The NIF turned the table on the
whole lot in 1989. Mohamed Osman al-Mirghani, John Garang’s 1988 peace partner,
became the chairman of the opposition National Democratic Alliance (NDA)
joining Khartoum’s chattering classes and the rebel SPLM. Mirghani shuttled
between Jeddah, Cairo and Asmara in the hope that the regime would soon atrophy
into oblivion. It did not; and Mirghani was eventually forced to sign a truce
with the government in December 2003 known as the Jeddah framework agreement. By
then there were at least two DUPs, an opposition DUP led by al-Mirghani and the ‘registered’

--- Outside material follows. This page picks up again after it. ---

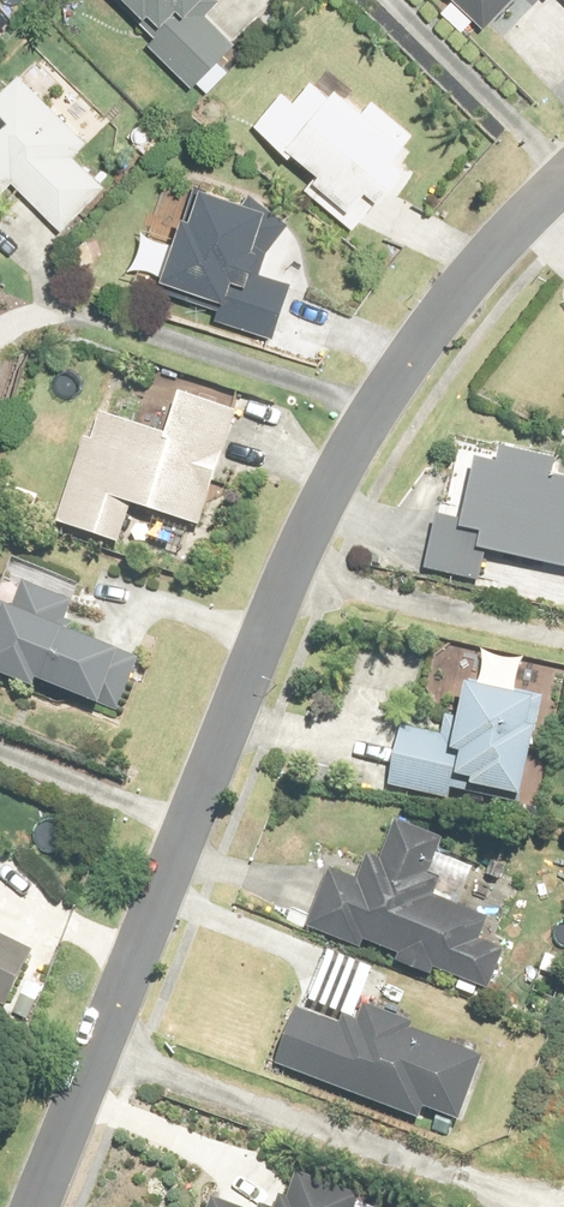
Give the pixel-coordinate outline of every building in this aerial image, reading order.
[(148,15),(154,9),(160,16),(149,28),(158,37),(151,44),(191,85),(235,41),(207,13),(220,0),(134,0),(148,15)] [(446,12),(463,29),(475,17),(485,26),(511,0),(458,0),(446,12)] [(49,101),(20,71),(0,90),(0,176),(6,170),(62,229),(115,178),(101,163),(93,171),(77,155),(107,127),(66,85),(49,101)] [(340,84),(332,93),(316,79),(297,101),(285,91),(258,123),(293,153),(296,149),(321,170),(307,186),(347,220),(372,190),(380,196),(408,164),(397,155),(415,134),(374,99),(367,107),(340,84)] [(288,225),(291,215),(204,184),(193,216),(184,213),(163,273),(216,292),(212,305),(217,307),(213,317),(272,338),(309,232),(288,225)] [(170,438),(96,413),(60,521),(119,542),(133,503),(199,526),(238,412),(185,394),(170,438)] [(467,519),(438,513),(426,570),(486,583),(490,561),(470,556),(475,532),(482,534),(479,549),(563,567),(563,477),(555,475),(558,459),(501,447),(497,463),(479,459),(467,519)] [(62,627),(79,584),(14,558),(0,594),(0,674),(36,688),(41,678),(123,711),(143,660),(62,627)] [(543,696),(516,693),(520,660),(484,655),(480,689),(468,687),(465,716),(446,714),(444,733),(400,728),(393,787),(455,794),(530,803),(543,696)] [(360,882),(329,869),(306,924),(363,949),(367,939),(401,953),(397,963),(433,978),(437,969),(463,979),(458,989),(484,1000),(506,950),(481,939),(489,920),(459,907),(475,869),(435,852),(442,837),(401,820),(385,860),(372,854),(360,882)] [(0,933),(0,1003),(2,1004),(30,948),(0,933)] [(343,1026),(298,1009),(276,1064),(418,1119),(423,1105),(460,1119),(484,1057),(412,1029),(414,1023),(364,1003),(358,1019),(347,1015),(343,1026)] [(362,1198),(298,1173),(288,1199),(280,1196),(276,1206),(359,1206),(362,1198)] [(213,1198),(209,1206),(236,1206),(213,1198)]
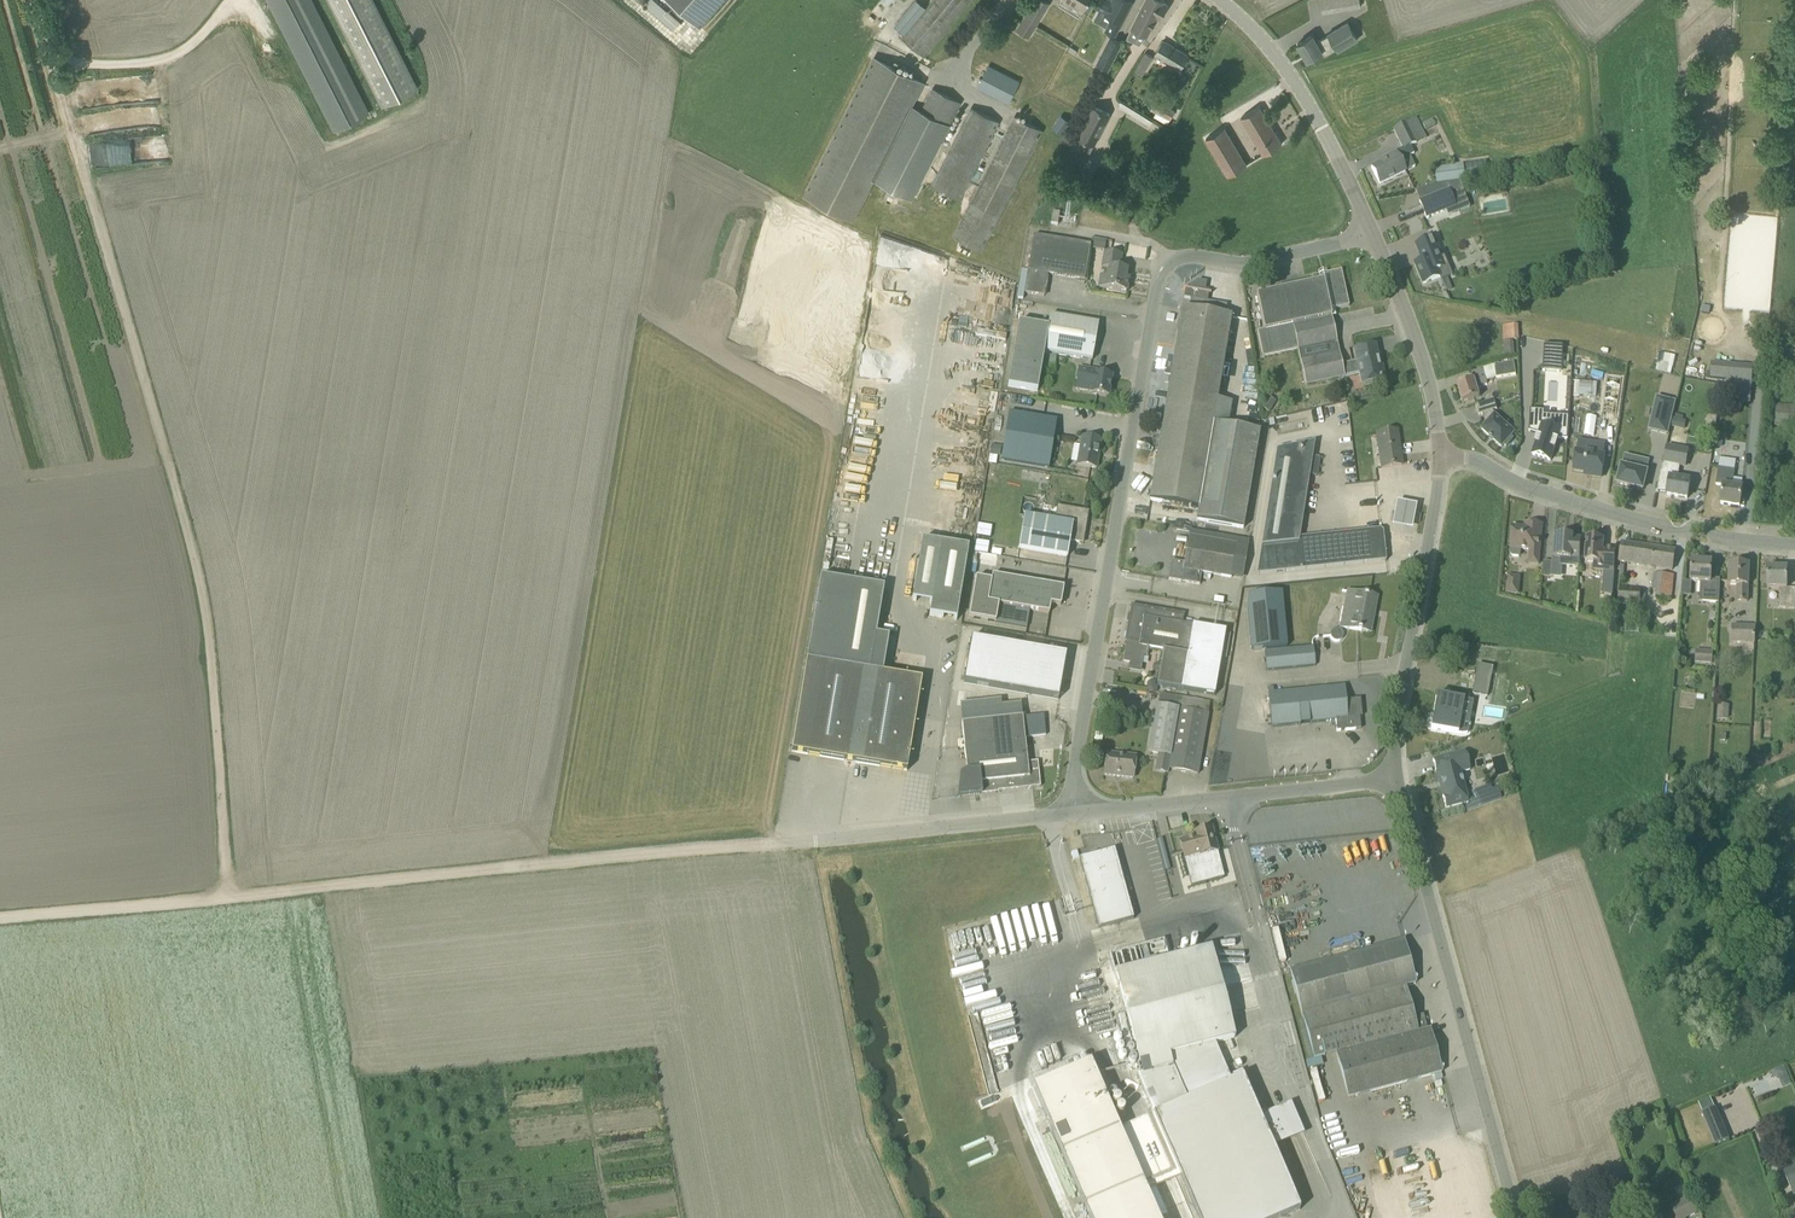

faction led by the secretary general Zein al-Abdin al-Hindi. The Hindiya chief
had in 1996 signed a separate allegiance arrangement with President Bashir and
secured a fixed quota of positions for his smaller flock and associated business
network in the national government. Zein al-Abdin died in 2006 and the ‘registered’
DUP split further in an amoebic fashion. Apart from Zein al-Abdin’s faction
several other DUPs emerged to challenge al-Mirghani's leadership. One such
group was led by Ismail al-Azhari’s son, Mohamed, never much of a politician
but allegedly a great guitar player. Mohamed died in a car accident in 2006,
and his sister Jala succeeded him at one of many DUP tops.
Having agreed to join the
cabinet of President Bashir Mirghani is likely to win back the loyalty of the ‘registered’
DUP that once formed around Zein al-Abdin al-Hindi, and simultaneously pit himself
against several ghosts from the DUP’s recurring past. Among these Ali Mahmoud
Hassanein stands out as the likely candidate to lead a new breakoff DUP. The
man can boast a history of resistance to Nimayri and a consistent record of opposition
to the NCP regime. In what seems like an attempt to re-enact the legacy of
Hussein al-Hindi Hassanein chose a self-imposed exile in London and currently
heads a fuzzy alliance named the Broad National Front that seeks to bring down
the Khartoum regime, not a particularly imaginative name I presume.